日本の多くの工場では、設計、製造、そして工具等の管理は、それぞれ異なる部門や担当者が担うのが一般的です。しかし、この事例のように一人の担当者が「作る」ことと「管理する」ことを一貫して行う体制には、注目すべき点があると考えられます。
小道具管理は、工場の工具・治具管理そのものである
劇場にとって、多種多様な小道具は公演の品質を左右する重要な「資産」です。必要な時に、演出家の意図に沿ったものが、最適な状態で、すぐに出てくる必要があります。これは、製造現場における工具や治具、測定器の管理と全く同じ本質を持っています。つまり、「生産に必要な資産を、いつでも最高のパフォーマンスで使えるように維持・管理する」という目的です。
自ら小道具をデザインし、製作する人間が在庫管理を行う最大のメリットは、そのモノの価値や特性を深く理解している点にあります。単なる員数合わせや棚卸しに留まらず、個々の道具の劣化状態を的確に判断し、修理やメンテナンスの必要性を察知できます。さらには、保管方法の改善や、より使いやすい道具への改良といった、プロアクティブな改善活動にも繋がりやすいでしょう。これは、現場の作業者が工具管理や5S活動を主導する意義と通じるものがあります。
部門横断的な視点を持つ人材の価値
この求人では、演出家、デザイナー、プロダクションマネジメント(制作進行管理)といった、様々な立場の人々と密に連携することが求められています。企画側(演出家)の要求を汲み取ってモノを形にし(デザイン・製作)、同時に制作全体のスケジュールや予算(プロダクションマネジメント)も考慮しながら、資産(在庫)を管理する。これは、極めて高度で部門横断的な役割です。

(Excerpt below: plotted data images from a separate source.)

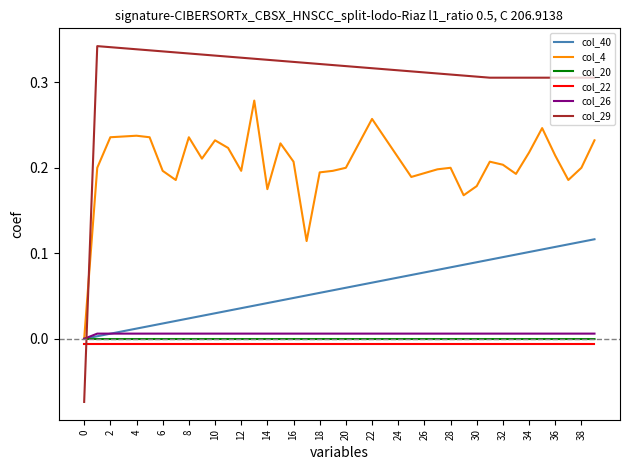

How many times do col_26 and col_29 cross each other?

1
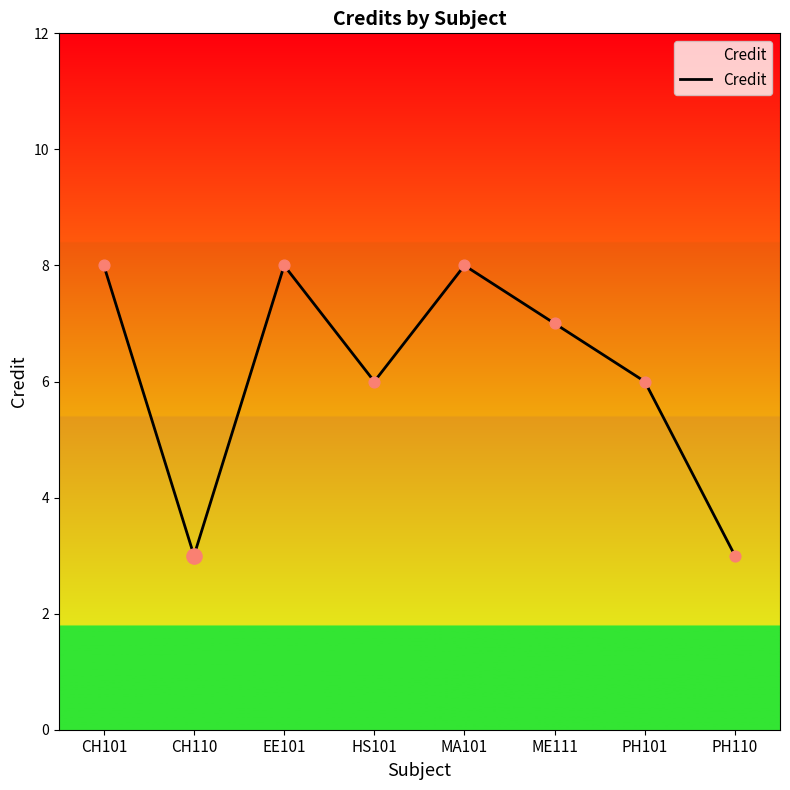

What is the ratio of the value at CH101 to the value at PH101?

1.3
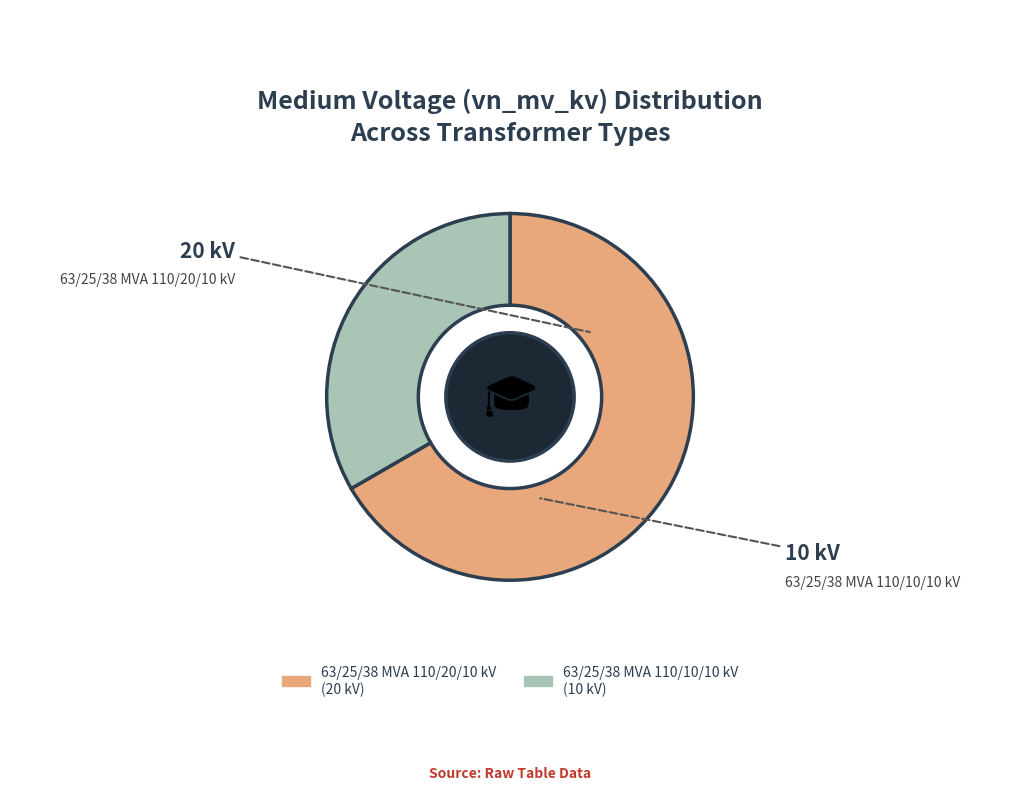

Which category has the smallest portion of the pie?

63/25/38 MVA 110/10/10 kV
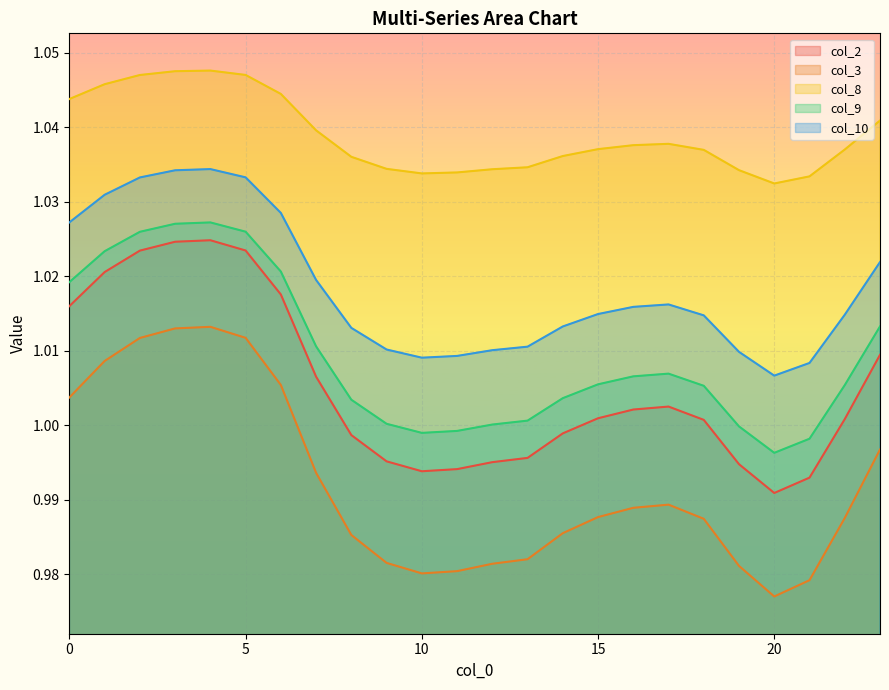

At which category is the sum across all series the highest?

4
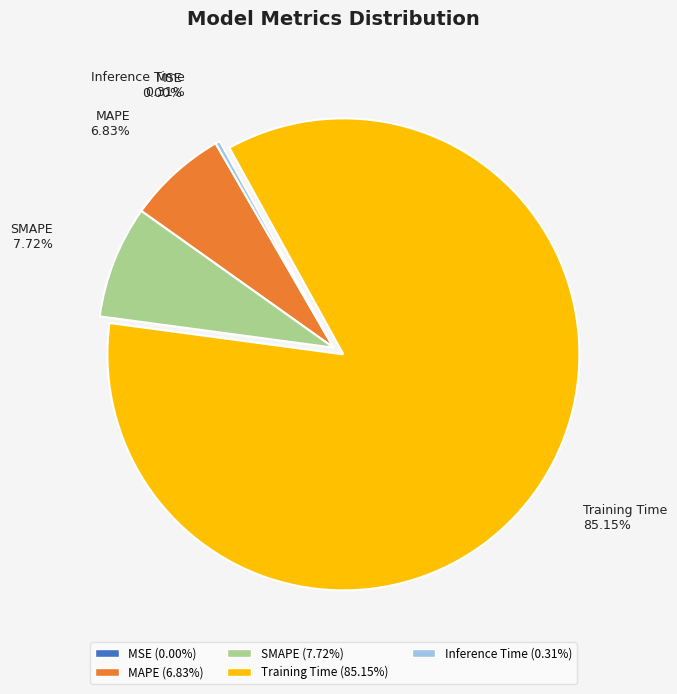

Does any single category account for the majority?

Yes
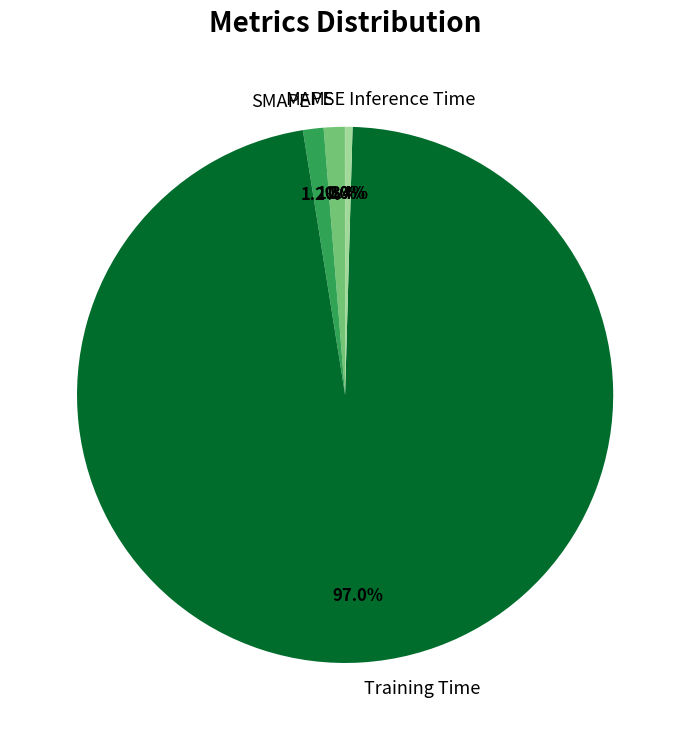

What percentage is the SMAPE slice, to the nearest percent?

1%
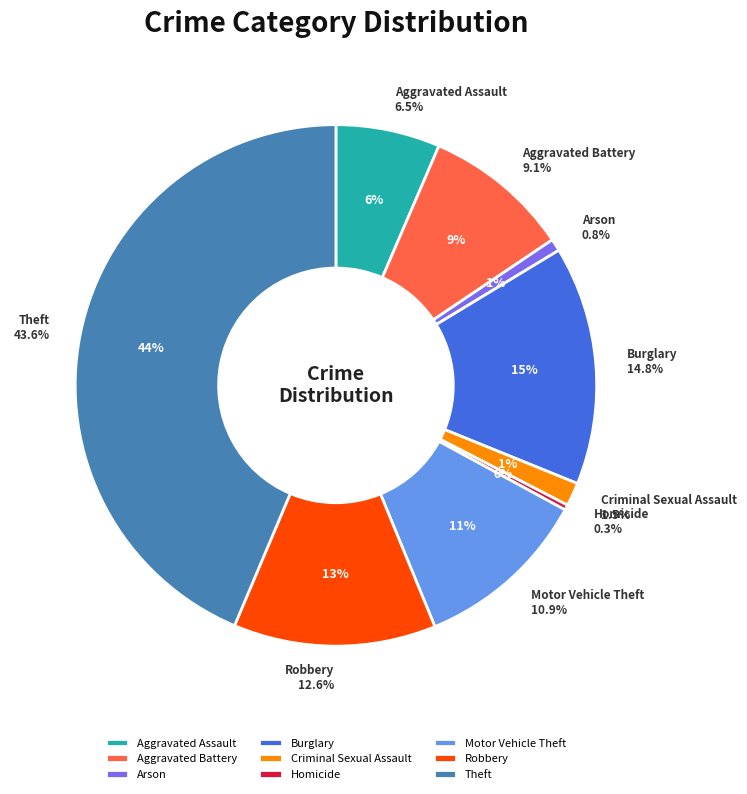

Count the number of slices in the pie.

9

製造業においても、設計部門の意図を深く理解した製造担当者や、製造現場の制約を熟知した設計者の存在は、開発リードタイムの短縮や品質向上に不可欠です。一人の人間が複数の専門領域にまたがる知見を持つことは、組織内のコミュニケーションを円滑にし、迅速な意思決定を可能にします。特に、変化への迅速な対応が求められる現代において、こうした多能工的な人材の価値はますます高まっていると言えるでしょう。
日本の製造業への示唆
この異業種の事例から、私たちは以下の点を再確認することができます。
1. 生産資産管理の再定義
工具、治具、金型などを単なる「備品」として捉えるのではなく、品質と生産性を生み出すための重要な「資産」であると再認識することが重要です。その資産価値を最大限に引き出すための管理とは何か、単なる数量管理に終わっていないか、現場で見直すきっかけになるかもしれません。
2. 「作る」と「管理する」スキルの融合
資産を実際に「使う」あるいは「作る」人間が、その「管理」にも深く関与する体制は、より質の高い管理と継続的な改善を生み出す可能性があります。例えば、機械のオペレーターが日常点検だけでなく、予備品管理の一部を担う、あるいは保全部門と連携して改善活動を行うといった取り組みは、設備の安定稼働に大きく貢献するでしょう。
3. 多能工化による組織能力の向上
一人の担当者が複数の役割を担うことは、業務効率化だけでなく、組織全体の連携をスムーズにする効果も期待できます。個々の従業員のスキルマップを整理し、隣接する領域の業務を経験させるなど、意図的に多能工化を進めることは、変化に強いしなやかな組織作りへと繋がります。
一見、全く異なる世界の事例であっても、その業務の本質を紐解くことで、自社の課題解決に繋がる普遍的なヒントが見つかることがあります。固定観念にとらわれず、広い視野で自社の在り方を見つめ直す姿勢が、今後ますます重要になるのではないでしょうか。